Thank God the weather took a turn for the better and I knew I was almost there when I caught a glimpse of the fjord reaching out towards the mountains. There are two routes to approach the Pulpit Rock. Route 1 is on your left around a bend and onwards uphill. This way will bring you level with the top of the rock which means that you will be standing on the jutted rock itself. Route 2 is walking straight, make a right where you will have to walk upwards on a slight incline. This way will bring you above the Pulpit Rock for an overhead view. The best way to do it is to go straight up by Route 2 and later come down to take a memorable photo of you sitting at the edge of the iconic jutted rock … Cool! [ Tip : Still photographs cannot capture chattering teeth or legs trembling with fear! … hehehe ]
You have reached your destination when you hear exclamations of appreciation and awe all around you. It was indeed breathtaking and I made some new friends from Hong Kong and they were kind enough to take some photographs for me. This was the time and place for me to take out my prepacked sandwiches and my hot flask of coffee. With such a view in front of me, I had the most wonderful lunch on a famous mountain plateau facing a gorgeous canvas of fjords and mountains. Aaaah … what more could a girl ask for, eh? …… Umm.. well, maybe the presence of my husband beside me, to share this special moment with …
Reluctantly, after an hour, I tore my eyes away from the spectacular view and began my descent. As I was concentrating so much on getting to the Pulpit Rock as fast as I could, on the return leg, I went down in a more relaxed manner. I began to notice beautiful lakes framed by trees and mountains. A Danish couple and I started to walk together and it was nice exchanging “oohs” and “aahs” at the sight of the beautiful landscapes.
WHEN TO GO
The main season, whereby transportation is most convenient for those who are travelling independently, is between April to September. The rest of the months will be considered low season and weather can be pretty erratic.

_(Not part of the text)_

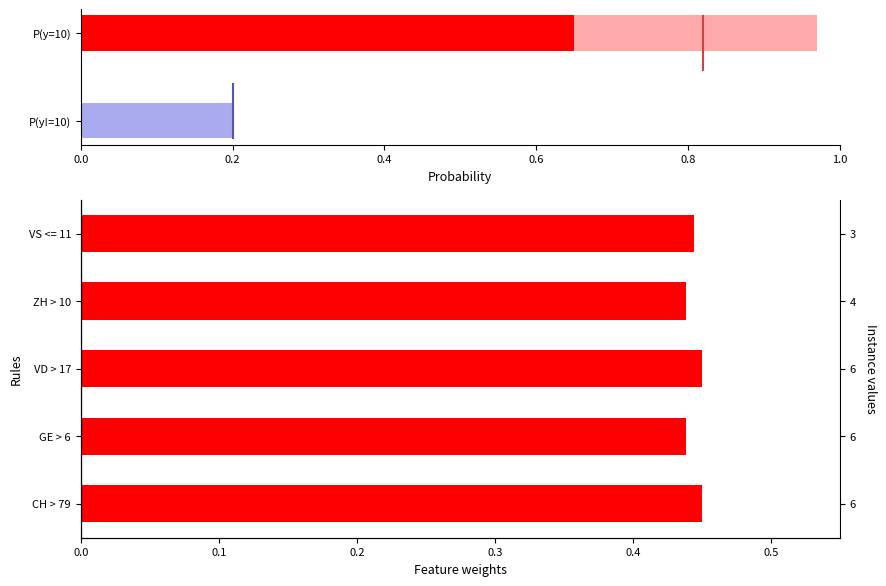

What is the value of the 5th bar from the left?

0.4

The trail may be slippery and it gets dark quickly. If you have to travel during the low season, it is advisable to check on the weather conditions.
There are many ways to visit the Pulpit Rock. You can join a tour, rent a car or even take a helicopter ride to see it from way above. Whichever way you choose, you will not regret walking up the stony trail to see for yourself the magnificent view. I don’t think any photographs can do it justice.